Market Outlook – May 13, 2003(A)
While it seems many people haven’t noticed, stocks have been behaving very well over the tumultuous past eight months. In the face of the most daunting array of risks witnessed in a generation, the stock market has risen 22% from the low made last October 9. In the first four-and-a-half months of 2003, the S&P 500 is up 7%.
We have been saying since January that we believe last year’s October 9 low was THE low for the recent, epic bear market. We continue to hold that position. We believe the economic, earnings and geopolitical pictures are all improving and that this has gradually been reflected in the “stealth” bull market of the past eight months. We also believe the recovery in stock prices is in its early stages.
We think the current concerns over a declining dollar and the risk of deflation are overblown. A declining dollar is both a boost to the US manufacturing/export sector (by making US products cheaper to foreign buyers) and a slight boost to inflation (by making foreign products more expensive to US consumers). Both of these should be positive for the US economy and inoculations against deflation. Further, were deflation truly on the horizon the price of industrial commodities and gold–two of the best indicators of future inflation/deflation trends–would be falling rather than rising, as they have over the past month.
Given our outlook, we have been gradually moving out of a defensive posture and towards a more offensive posture since late last year.

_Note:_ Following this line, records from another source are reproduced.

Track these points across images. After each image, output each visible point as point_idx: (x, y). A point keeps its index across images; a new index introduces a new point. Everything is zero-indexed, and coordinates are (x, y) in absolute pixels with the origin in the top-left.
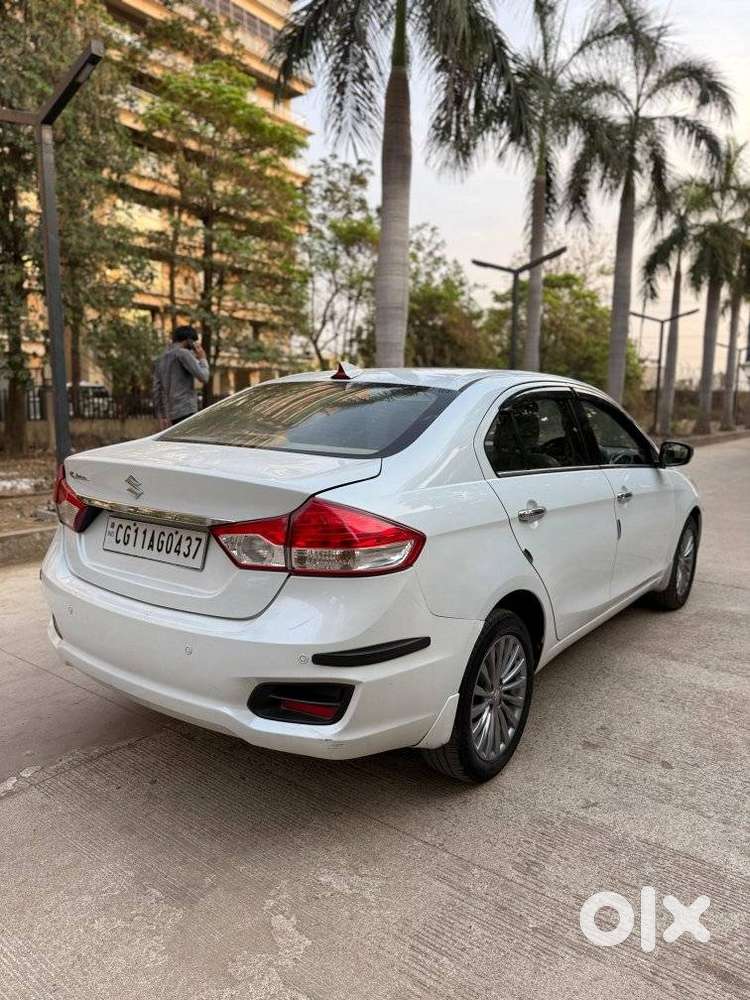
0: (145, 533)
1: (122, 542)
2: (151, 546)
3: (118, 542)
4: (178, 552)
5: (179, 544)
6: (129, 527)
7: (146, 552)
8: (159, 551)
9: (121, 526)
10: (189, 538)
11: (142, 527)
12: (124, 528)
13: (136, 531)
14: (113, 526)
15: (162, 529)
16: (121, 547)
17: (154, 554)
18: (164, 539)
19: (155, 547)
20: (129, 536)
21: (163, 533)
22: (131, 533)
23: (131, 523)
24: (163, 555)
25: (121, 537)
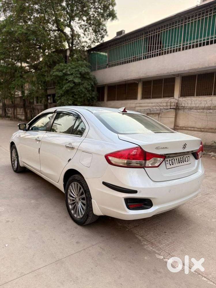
0: (176, 159)
1: (172, 164)
2: (179, 162)
3: (171, 165)
4: (185, 161)
5: (185, 159)
6: (172, 160)
7: (179, 165)
8: (181, 163)
9: (170, 160)
10: (187, 157)
11: (175, 158)
12: (171, 160)
13: (174, 160)
14: (167, 161)
15: (180, 157)
16: (172, 166)
17: (181, 164)
18: (181, 159)
19: (180, 162)
20: (173, 162)
21: (181, 158)
22: (173, 161)
23: (172, 158)
24: (183, 164)
25: (171, 163)
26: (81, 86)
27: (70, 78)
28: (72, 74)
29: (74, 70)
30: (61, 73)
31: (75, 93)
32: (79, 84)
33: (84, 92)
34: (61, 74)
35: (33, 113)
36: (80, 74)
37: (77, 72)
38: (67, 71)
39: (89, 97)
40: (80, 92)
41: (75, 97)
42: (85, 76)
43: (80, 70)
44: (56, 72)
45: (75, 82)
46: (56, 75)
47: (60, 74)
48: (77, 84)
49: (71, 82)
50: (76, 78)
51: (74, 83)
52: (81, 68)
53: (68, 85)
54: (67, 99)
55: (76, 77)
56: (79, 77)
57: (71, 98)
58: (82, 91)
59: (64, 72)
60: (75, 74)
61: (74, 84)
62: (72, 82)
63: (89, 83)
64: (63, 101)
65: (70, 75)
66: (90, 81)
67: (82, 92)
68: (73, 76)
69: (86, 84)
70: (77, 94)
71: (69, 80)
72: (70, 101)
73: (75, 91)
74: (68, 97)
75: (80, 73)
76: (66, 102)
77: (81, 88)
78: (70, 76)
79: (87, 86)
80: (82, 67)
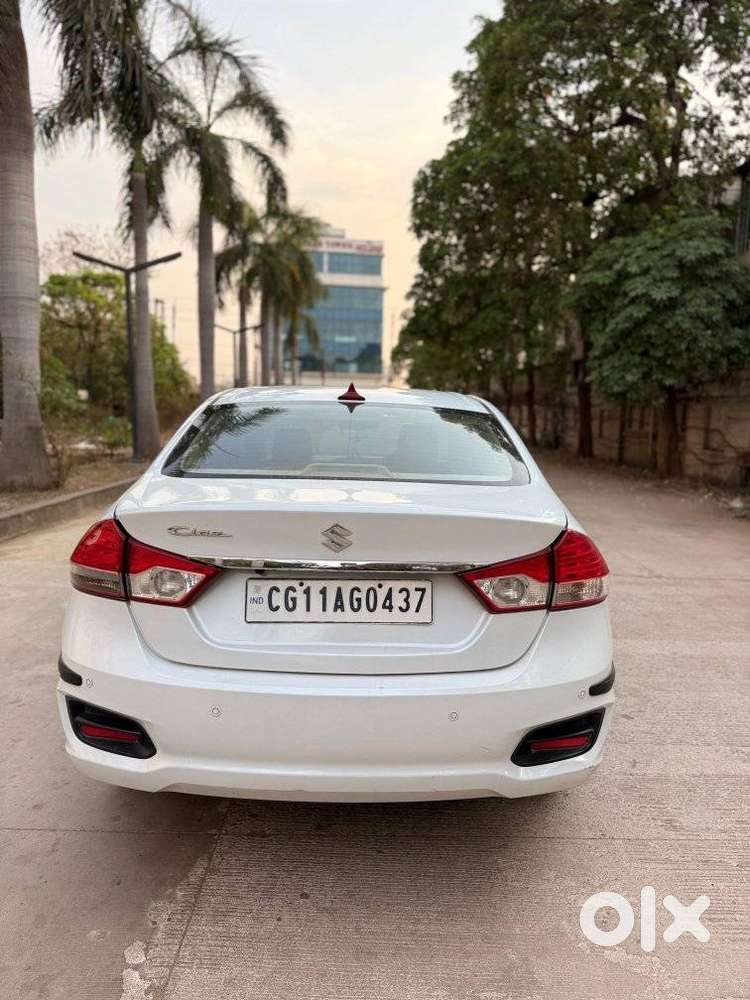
0: (323, 592)
1: (282, 609)
2: (339, 607)
3: (274, 609)
4: (388, 608)
5: (389, 598)
6: (291, 589)
7: (332, 615)
8: (355, 610)
9: (274, 589)
10: (403, 590)
11: (316, 586)
12: (283, 591)
13: (307, 592)
14: (258, 591)
15: (354, 584)
16: (282, 615)
17: (347, 615)
18: (361, 595)
19: (347, 607)
20: (293, 599)
21: (357, 589)
22: (298, 595)
23: (294, 583)
24: (363, 615)
25: (278, 602)
26: (678, 312)
27: (637, 287)
28: (646, 271)
29: (656, 255)
30: (608, 273)
31: (653, 340)
32: (672, 305)
33: (691, 333)
34: (609, 277)
35: (561, 418)
36: (681, 265)
37: (667, 261)
38: (626, 264)
39: (712, 350)
40: (675, 333)
41: (652, 353)
42: (699, 272)
43: (679, 253)
44: (591, 274)
45: (655, 300)
46: (591, 283)
47: (603, 278)
48: (661, 305)
49: (637, 301)
50: (659, 284)
51: (651, 302)
52: (683, 243)
53: (628, 314)
54: (622, 362)
55: (661, 281)
56: (672, 279)
57: (637, 359)
58: (680, 328)
59: (617, 267)
60: (659, 271)
61: (649, 309)
62: (643, 302)
63: (717, 297)
64: (605, 374)
65: (640, 275)
66: (721, 288)
67: (679, 333)
68: (648, 276)
69: (700, 302)
70: (659, 342)
71: (633, 294)
72: (634, 370)
73: (653, 333)
74: (625, 358)
75: (680, 261)
76: (618, 376)
77: (679, 318)
78: (638, 279)
79: (704, 310)
80: (690, 239)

This means fewer bonds and more stocks (of course, always relative to clients’ asset mix instructions). With the 10-year US Treasury Note paying a mere 3.62% and the S&P 500 paying a dividend yield of 1.7%, you need to make only 2% per year in capital appreciation from stocks over the next decade to generate a better nominal return from stocks than from bonds. That seems like a rather low hurdle to us.
This relative pricing of stocks vs. bonds is testament to just how severely the past three years’ experience in the stock market has depressed investors’ expectations. In light of this we think it only logical that the inevitable “surprises” will be on the upside.
What wouldn’t be surprising in the near term, however, would be for the market to pull back following the very strong run it’s had over the past two months (up 18% since March 11). We would consider that an opportunity to position our portfolios for the improving long-term picture we see forming.